JOB ITEM >>
Filter the entries, keeping every line with the string "Jarrius".

EXTRACTED DATA >>
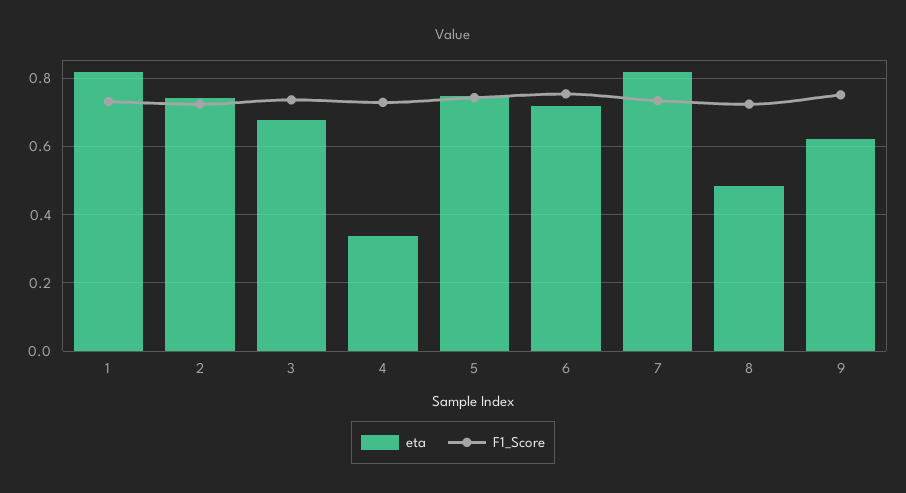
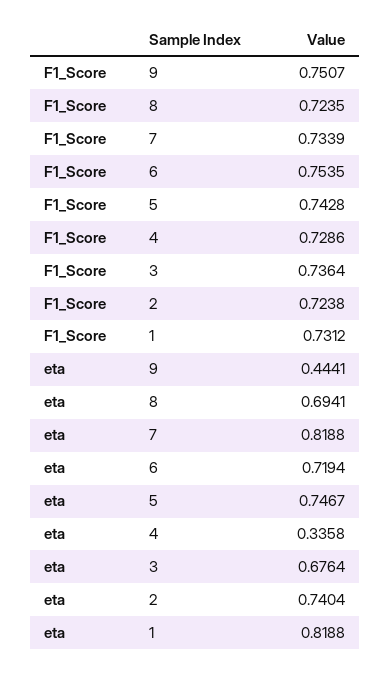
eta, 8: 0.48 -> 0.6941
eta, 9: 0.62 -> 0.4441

---

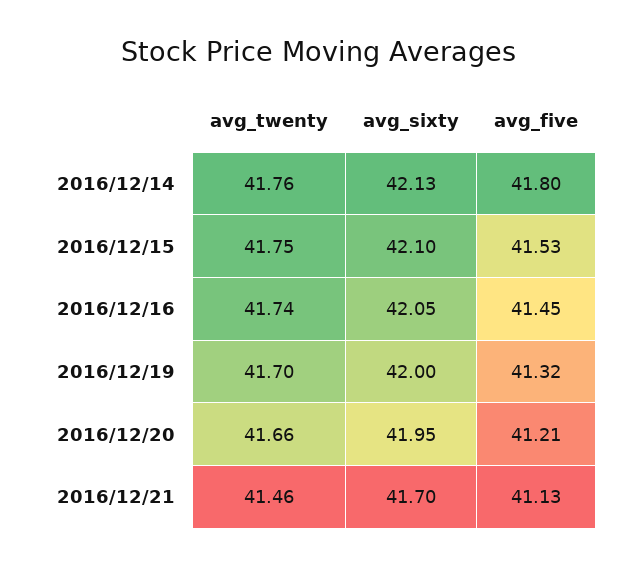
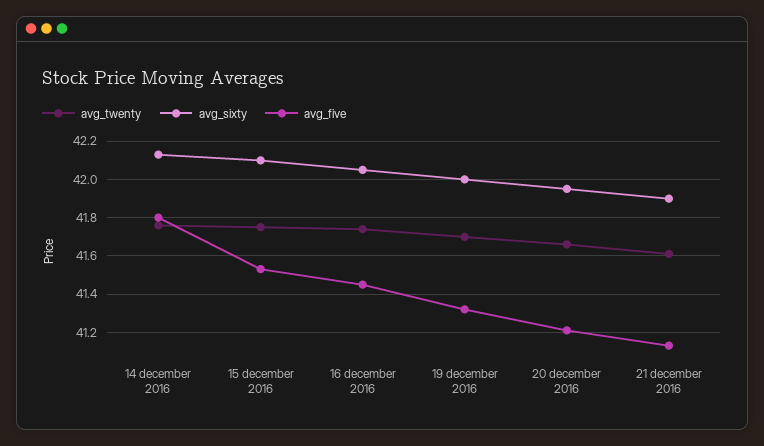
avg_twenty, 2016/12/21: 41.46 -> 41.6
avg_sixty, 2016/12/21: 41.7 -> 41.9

--

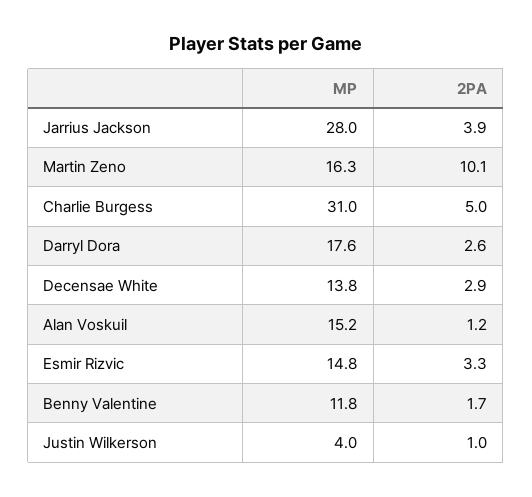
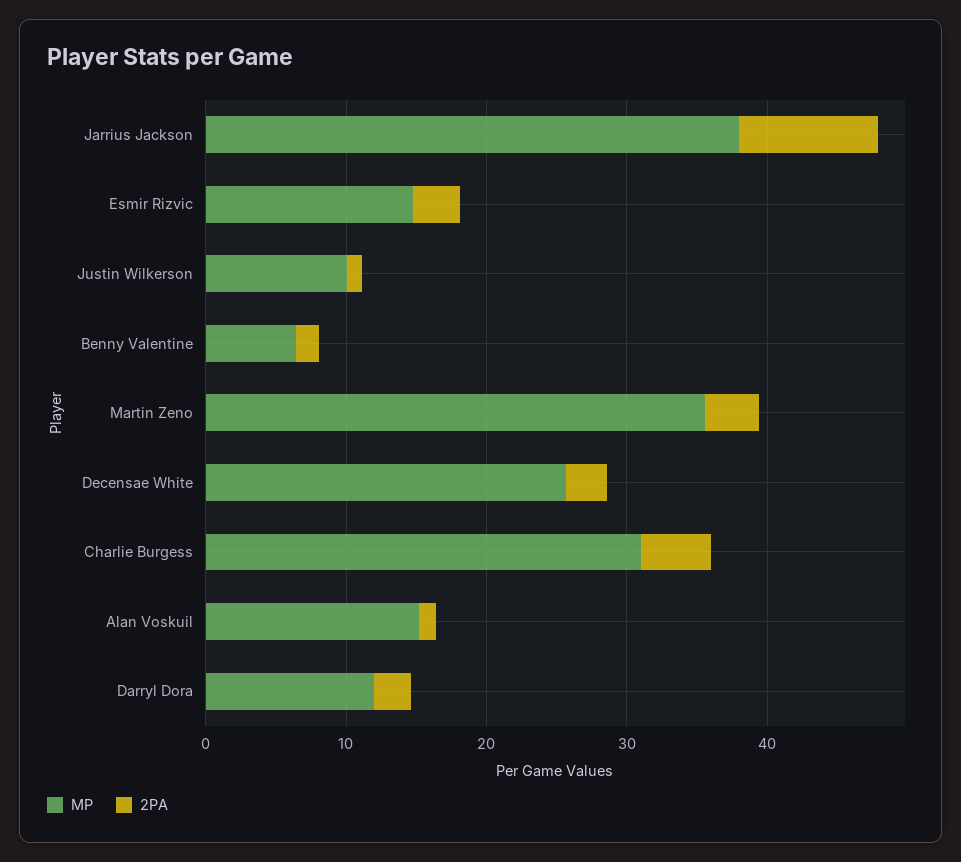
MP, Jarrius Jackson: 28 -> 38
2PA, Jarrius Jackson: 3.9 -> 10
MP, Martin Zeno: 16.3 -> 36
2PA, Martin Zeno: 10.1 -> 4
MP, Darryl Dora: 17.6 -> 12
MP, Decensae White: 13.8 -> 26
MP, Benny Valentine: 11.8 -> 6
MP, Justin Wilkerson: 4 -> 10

WORKED SOLUTION >>
MP, Jarrius Jackson: 28 -> 38
2PA, Jarrius Jackson: 3.9 -> 10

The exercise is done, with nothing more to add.